You may wonder why your doctor monitors your vitamin D levels. But make no bones about it. The nutrient is vital.
The water-soluble vitamin is a companion to calcium in maintaining healthy bones, says Dr. Archna Vajpayee, MD, primary care physician at Memorial Hermann Medical Group (MHMG) West University. “Without adequate vitamin D, there’s a risk bones can demineralize.
“Healthy levels are important for skeletal development, bone health maintenance and neuromuscular functioning,” she says. “They also may affect the immune system.”
But before you rush to buy a supplement, here are some pointers from Dr. Vajpayee:
Q: How much vitamin D should I take to maintain already healthy levels?
Generally, men and women should take 400 IU (International units) daily until age 70 and then 600 IU, Dr. Vajpayee says. It doesn’t matter what time of day you take it or if you’ve eaten.
Q: How do I know if I’m deficient in vitamin D?
Don’t rely on symptoms alone.
“The signs are often nonspecific,” Dr. Vajpayee says. “Occasionally people complain of fatigue, but typically deficiency goes unrecognized and untreated.”
When bones demineralize, you could have bone discomfort, muscle aches and weakness and an increased risk of falls due to muscle weakness.
“Randomized control trials show vitamin D supplementation reduces the incidence of falls in nursing home residents,” she says.
Your doctor can run a 25-hydroxy vitamin D blood test, which reveals most accurately how much vitamin D circulates in your body.
A level of less than 20 nanograms per milliliter is considered “deficient,” and 20-30 ng/mL is “insufficient,” Dr. Vajpayee says.
Q: What causes vitamin D deficiency?
You may lack vitamin D due to a medication you are taking, such as steroids or anticonvulsants that you need for certain ailments. “But a third of cases have no known risk factor,” she says.
People who are over age 65, obese, sedentary or get inadequate sunlight exposure have a heightened risk.
“It’s not clearly known why being sedentary matters, but the more active you are, the more you use your bones,” Dr.
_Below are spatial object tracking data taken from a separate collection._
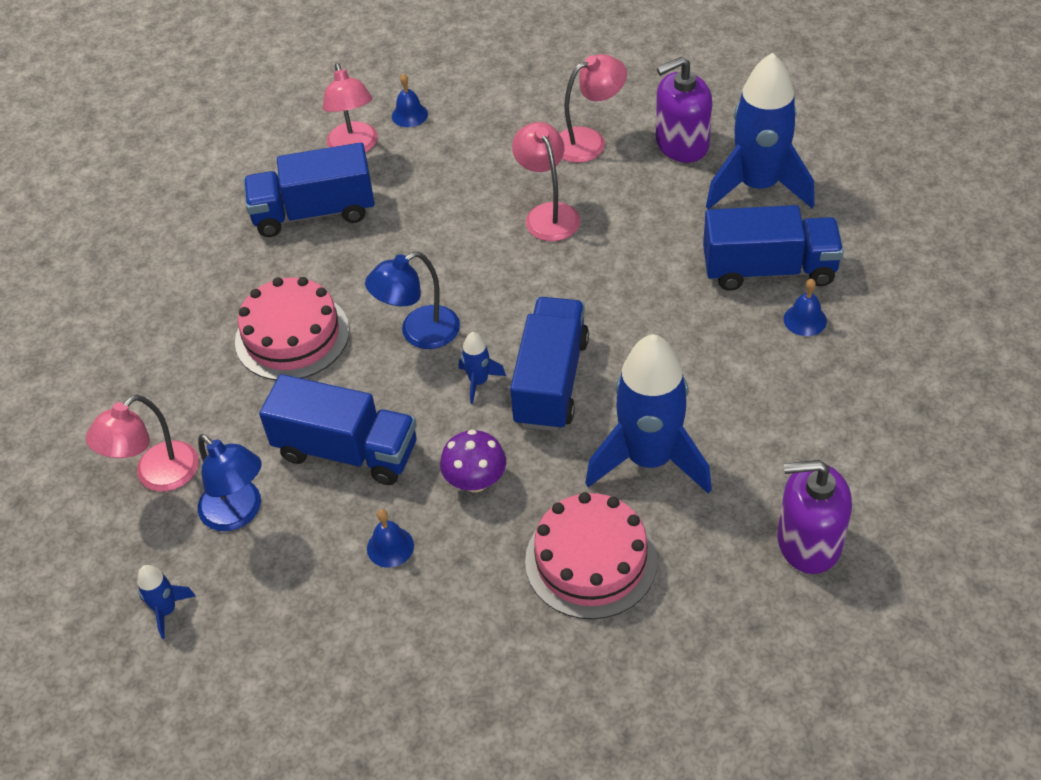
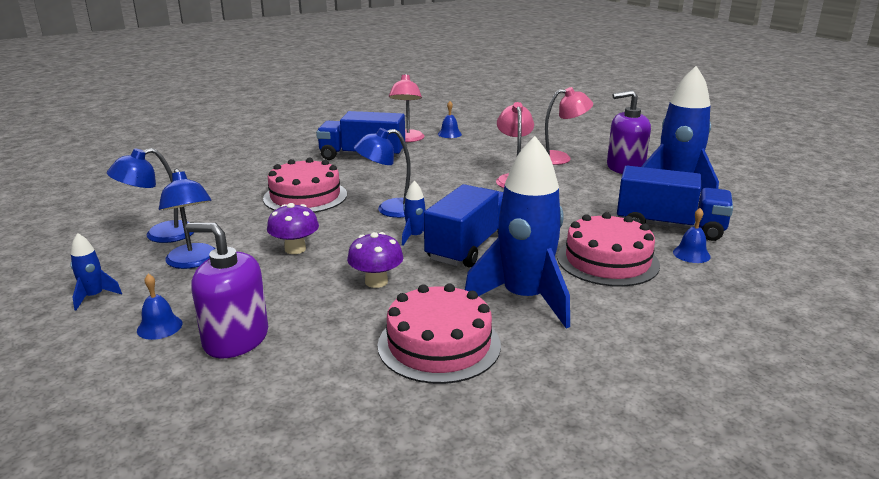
camera: 15 degrees right, 25 degrees down
(157, 476) = (160, 235): pink lamp -> blue lamp
(346, 451) = (295, 249): blue truck -> purple mushroom
(390, 547) = (283, 301): blue bell -> blue bell (159, 327)
(717, 361) = (607, 261): none -> pink cake
(808, 542) = (649, 378): purple soap dispenser -> purple soap dispenser (236, 339)

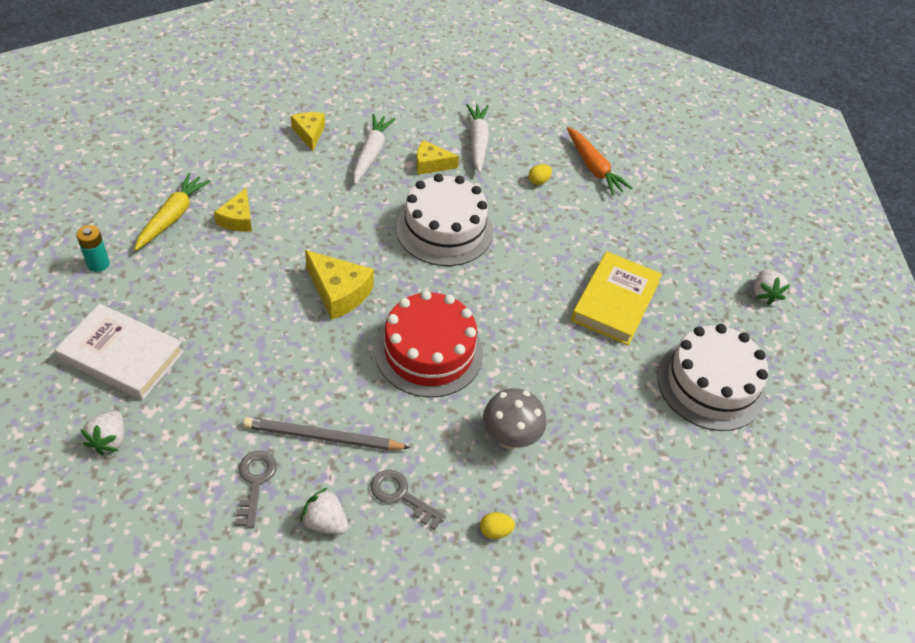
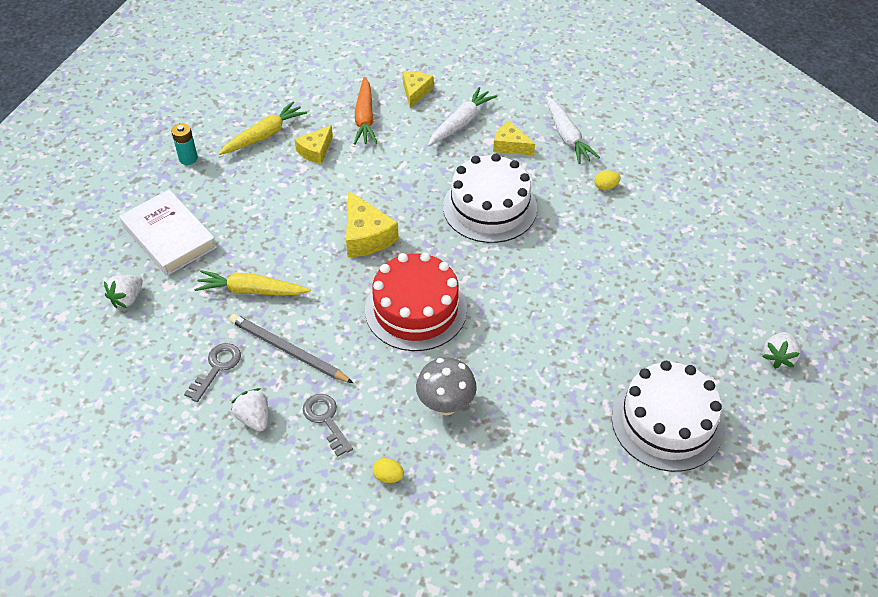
camera: 30 degrees right, 0 degrees up
(248, 386) = (251, 291): none -> yellow carrot
(478, 142) = (567, 136): white carrot -> white carrot turned 135 degrees clockwise
(593, 167) = (669, 188): orange carrot -> orange carrot (365, 118)
(615, 302) = (615, 318): yellow book -> none

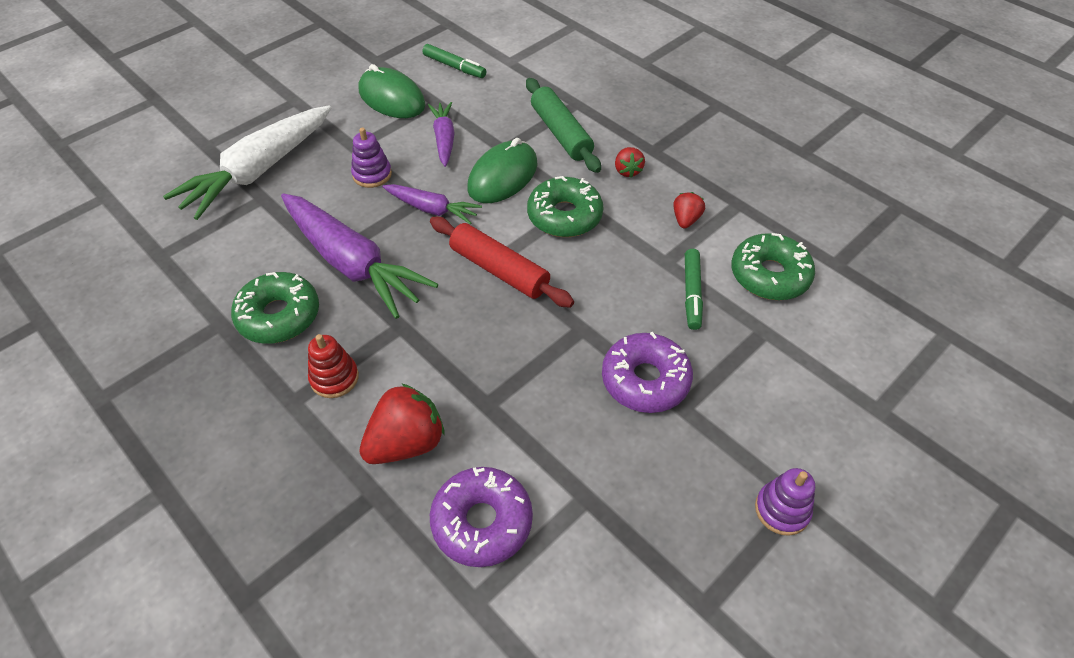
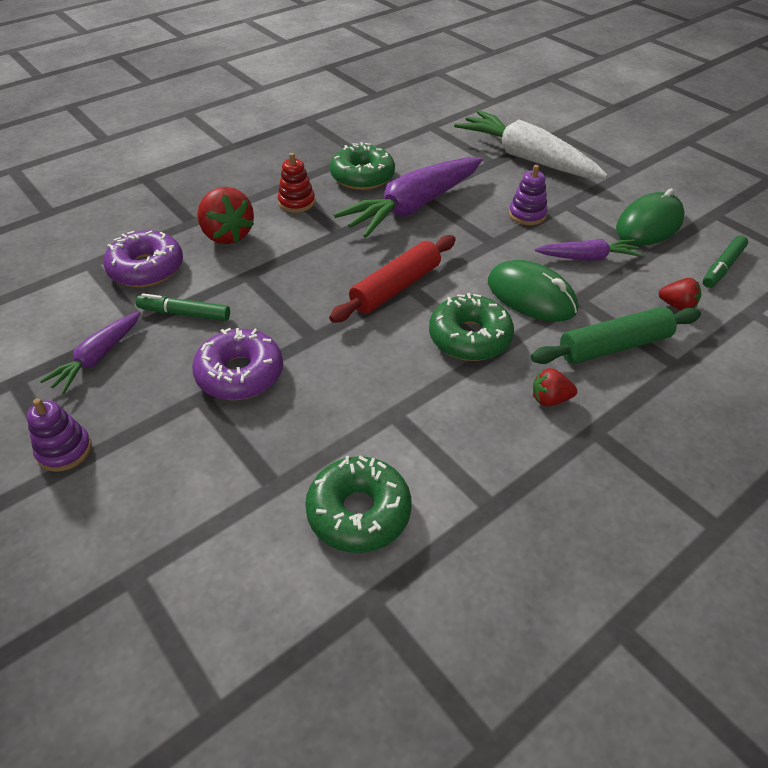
camera: 95 degrees right, 5 degrees down
(432, 209) = (479, 249): purple carrot -> purple carrot (98, 358)
(686, 220) = (461, 443): red strawberry -> red strawberry (677, 306)
(692, 293) = (343, 429): green marker -> green marker (185, 314)

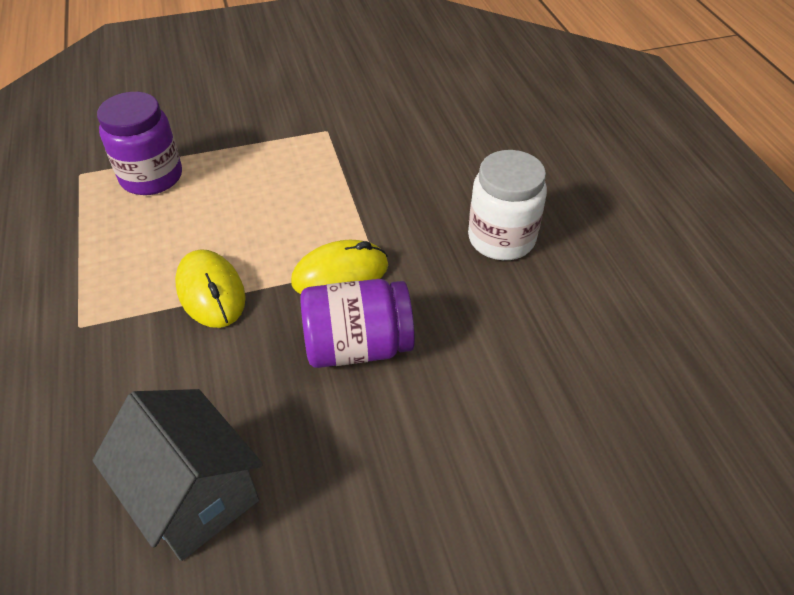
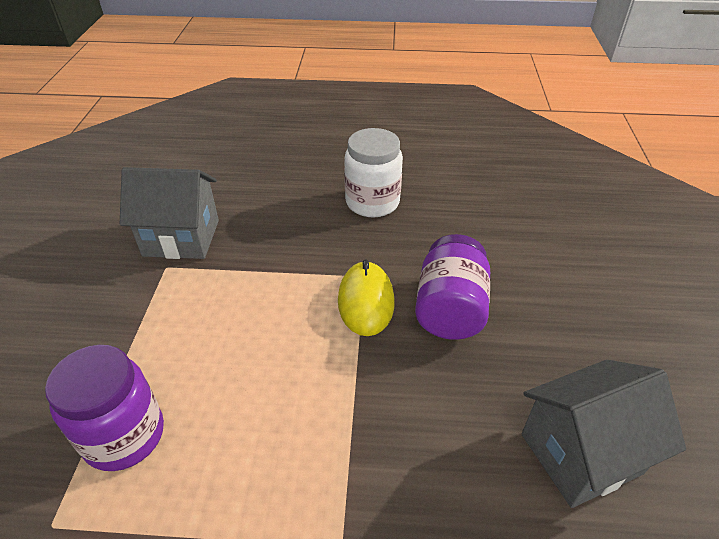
camera: 70 degrees left, 5 degrees down
(211, 292) = (344, 403): yellow mouse -> none
(367, 125) = (181, 238): none -> grey house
Vajpayee says.
Q: How is the condition treated?
If your levels are deemed deficient, you’ll be prescribed high-dose vitamin D supplements (50,000 IU) for eight weeks.
While there are two common forms—vitamin D2 (ergocalciferol) and D3 (cholecalciferol)—you can take either, since the former converts into the latter, she says.
Your primary care physician may also monitor your blood levels for excess vitamin D, known as hypervitaminosis D.
Levels of 100 ng/ML or higher may cause a headache, a metallic taste, nausea, vomiting or pancreatitis, which is an inflammation of your pancreas.
Report any symptoms to your health care provider—and also alert them if you have any further questions.
Q: Should everyone take a vitamin D supplement?
No. The vitamin is contraindicated for those with granulomatous diseases, she says.
Granulomas are inflammatory cells that can collect within the body’s organs and lymph nodes due to such diseases as tuberculosis, metastatic bone cancer, sarcoidosis and the rare disorder, William’s syndrome.